Work to do: Copy out the stretch of data from the first line through the line containing "line at (466, 509): solid -> dashed", word for word, with both ends included.

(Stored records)
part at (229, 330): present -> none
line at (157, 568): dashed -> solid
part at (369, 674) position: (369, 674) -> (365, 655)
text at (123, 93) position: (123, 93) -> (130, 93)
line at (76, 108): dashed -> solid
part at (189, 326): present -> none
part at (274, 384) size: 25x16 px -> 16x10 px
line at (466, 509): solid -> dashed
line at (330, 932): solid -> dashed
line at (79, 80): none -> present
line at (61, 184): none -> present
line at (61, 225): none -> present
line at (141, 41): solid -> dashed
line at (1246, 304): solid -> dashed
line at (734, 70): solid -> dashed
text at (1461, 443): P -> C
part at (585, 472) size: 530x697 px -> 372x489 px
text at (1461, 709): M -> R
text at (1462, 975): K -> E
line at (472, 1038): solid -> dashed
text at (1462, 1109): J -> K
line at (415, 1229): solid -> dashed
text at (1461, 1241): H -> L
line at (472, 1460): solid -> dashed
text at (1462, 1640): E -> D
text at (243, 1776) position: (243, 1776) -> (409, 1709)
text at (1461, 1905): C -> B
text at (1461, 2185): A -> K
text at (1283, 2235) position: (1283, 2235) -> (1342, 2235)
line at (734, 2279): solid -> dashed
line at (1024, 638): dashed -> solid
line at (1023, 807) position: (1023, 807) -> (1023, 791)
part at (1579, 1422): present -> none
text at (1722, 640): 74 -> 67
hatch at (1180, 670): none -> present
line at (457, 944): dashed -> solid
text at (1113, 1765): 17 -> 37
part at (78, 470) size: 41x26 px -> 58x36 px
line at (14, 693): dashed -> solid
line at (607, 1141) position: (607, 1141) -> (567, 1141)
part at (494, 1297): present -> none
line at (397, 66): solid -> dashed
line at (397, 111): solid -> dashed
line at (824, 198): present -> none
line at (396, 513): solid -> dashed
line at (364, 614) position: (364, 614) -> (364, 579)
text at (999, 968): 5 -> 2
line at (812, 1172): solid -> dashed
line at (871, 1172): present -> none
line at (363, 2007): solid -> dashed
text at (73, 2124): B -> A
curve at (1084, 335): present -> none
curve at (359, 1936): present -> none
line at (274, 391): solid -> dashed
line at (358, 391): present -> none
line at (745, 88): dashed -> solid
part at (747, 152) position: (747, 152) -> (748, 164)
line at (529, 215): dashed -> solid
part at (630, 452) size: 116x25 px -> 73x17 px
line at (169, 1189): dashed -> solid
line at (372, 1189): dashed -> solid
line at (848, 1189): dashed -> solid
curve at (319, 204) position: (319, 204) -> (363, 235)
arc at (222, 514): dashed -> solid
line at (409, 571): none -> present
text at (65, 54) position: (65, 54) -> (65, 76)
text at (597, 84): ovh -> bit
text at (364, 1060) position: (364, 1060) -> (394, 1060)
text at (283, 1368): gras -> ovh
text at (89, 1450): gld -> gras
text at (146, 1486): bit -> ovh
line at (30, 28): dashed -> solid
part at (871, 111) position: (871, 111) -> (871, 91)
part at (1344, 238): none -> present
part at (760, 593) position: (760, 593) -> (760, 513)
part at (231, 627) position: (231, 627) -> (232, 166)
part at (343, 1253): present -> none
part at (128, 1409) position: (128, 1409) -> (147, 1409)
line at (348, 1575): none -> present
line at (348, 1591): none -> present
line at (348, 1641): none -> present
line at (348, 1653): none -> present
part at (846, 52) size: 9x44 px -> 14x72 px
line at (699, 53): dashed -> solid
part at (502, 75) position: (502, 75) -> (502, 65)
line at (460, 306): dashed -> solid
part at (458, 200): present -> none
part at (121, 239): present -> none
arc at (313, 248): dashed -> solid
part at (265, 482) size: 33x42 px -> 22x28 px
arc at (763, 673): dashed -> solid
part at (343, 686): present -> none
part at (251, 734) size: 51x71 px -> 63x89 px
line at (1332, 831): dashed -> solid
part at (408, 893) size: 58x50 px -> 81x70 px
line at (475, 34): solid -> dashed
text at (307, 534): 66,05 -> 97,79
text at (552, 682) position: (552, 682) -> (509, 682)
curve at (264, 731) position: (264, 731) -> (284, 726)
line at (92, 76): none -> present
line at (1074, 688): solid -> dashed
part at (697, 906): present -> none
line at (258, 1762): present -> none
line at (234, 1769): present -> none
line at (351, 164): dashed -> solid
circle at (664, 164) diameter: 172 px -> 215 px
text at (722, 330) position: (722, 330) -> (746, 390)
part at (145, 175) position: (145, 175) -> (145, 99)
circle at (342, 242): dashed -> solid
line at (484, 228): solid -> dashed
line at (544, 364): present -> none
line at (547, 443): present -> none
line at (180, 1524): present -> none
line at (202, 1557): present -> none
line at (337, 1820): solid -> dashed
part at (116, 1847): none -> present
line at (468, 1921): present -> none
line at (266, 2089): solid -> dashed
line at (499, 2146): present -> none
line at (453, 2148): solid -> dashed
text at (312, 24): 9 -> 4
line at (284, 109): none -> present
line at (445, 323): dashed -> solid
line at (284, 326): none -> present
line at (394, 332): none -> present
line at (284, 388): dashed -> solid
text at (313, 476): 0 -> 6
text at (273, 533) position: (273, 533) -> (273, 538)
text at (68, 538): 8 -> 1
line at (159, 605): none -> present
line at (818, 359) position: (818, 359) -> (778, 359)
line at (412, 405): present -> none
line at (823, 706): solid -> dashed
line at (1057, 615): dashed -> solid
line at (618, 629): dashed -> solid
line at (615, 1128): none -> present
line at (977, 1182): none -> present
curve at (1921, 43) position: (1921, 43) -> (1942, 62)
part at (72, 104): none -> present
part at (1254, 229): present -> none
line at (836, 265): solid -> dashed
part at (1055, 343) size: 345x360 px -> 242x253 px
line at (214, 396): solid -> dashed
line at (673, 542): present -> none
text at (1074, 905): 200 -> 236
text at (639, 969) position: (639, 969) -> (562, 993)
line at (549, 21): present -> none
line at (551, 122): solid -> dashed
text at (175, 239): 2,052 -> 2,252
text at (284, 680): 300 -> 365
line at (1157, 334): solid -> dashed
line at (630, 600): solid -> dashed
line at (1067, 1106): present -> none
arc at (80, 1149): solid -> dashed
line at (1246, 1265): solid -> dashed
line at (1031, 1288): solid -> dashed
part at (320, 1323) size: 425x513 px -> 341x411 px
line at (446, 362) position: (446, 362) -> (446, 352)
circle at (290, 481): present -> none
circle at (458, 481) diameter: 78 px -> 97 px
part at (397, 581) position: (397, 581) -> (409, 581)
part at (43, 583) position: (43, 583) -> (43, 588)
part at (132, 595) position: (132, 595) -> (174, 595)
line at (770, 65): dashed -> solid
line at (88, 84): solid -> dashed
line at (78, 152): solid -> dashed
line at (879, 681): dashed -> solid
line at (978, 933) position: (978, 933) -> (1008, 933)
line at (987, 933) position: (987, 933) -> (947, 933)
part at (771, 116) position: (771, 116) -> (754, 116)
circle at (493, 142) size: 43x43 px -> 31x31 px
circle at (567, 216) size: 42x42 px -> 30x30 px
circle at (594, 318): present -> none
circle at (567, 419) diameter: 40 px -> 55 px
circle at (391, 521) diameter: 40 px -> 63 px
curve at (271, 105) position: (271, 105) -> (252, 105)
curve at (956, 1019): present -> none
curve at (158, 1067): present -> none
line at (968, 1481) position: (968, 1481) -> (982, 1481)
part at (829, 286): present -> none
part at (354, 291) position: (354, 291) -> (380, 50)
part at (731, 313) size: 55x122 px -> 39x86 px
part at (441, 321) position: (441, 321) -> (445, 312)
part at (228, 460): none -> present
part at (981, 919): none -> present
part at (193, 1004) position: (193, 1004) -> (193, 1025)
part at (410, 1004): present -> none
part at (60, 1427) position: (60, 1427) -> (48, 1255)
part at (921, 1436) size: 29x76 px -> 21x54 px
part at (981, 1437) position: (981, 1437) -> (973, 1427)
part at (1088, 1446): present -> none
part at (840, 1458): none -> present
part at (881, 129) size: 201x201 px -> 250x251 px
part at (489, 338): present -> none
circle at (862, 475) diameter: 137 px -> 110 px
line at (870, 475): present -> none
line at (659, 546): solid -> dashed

Final answer:
part at (229, 330): present -> none
line at (157, 568): dashed -> solid
part at (369, 674) position: (369, 674) -> (365, 655)
text at (123, 93) position: (123, 93) -> (130, 93)
line at (76, 108): dashed -> solid
part at (189, 326): present -> none
part at (274, 384) size: 25x16 px -> 16x10 px
line at (466, 509): solid -> dashed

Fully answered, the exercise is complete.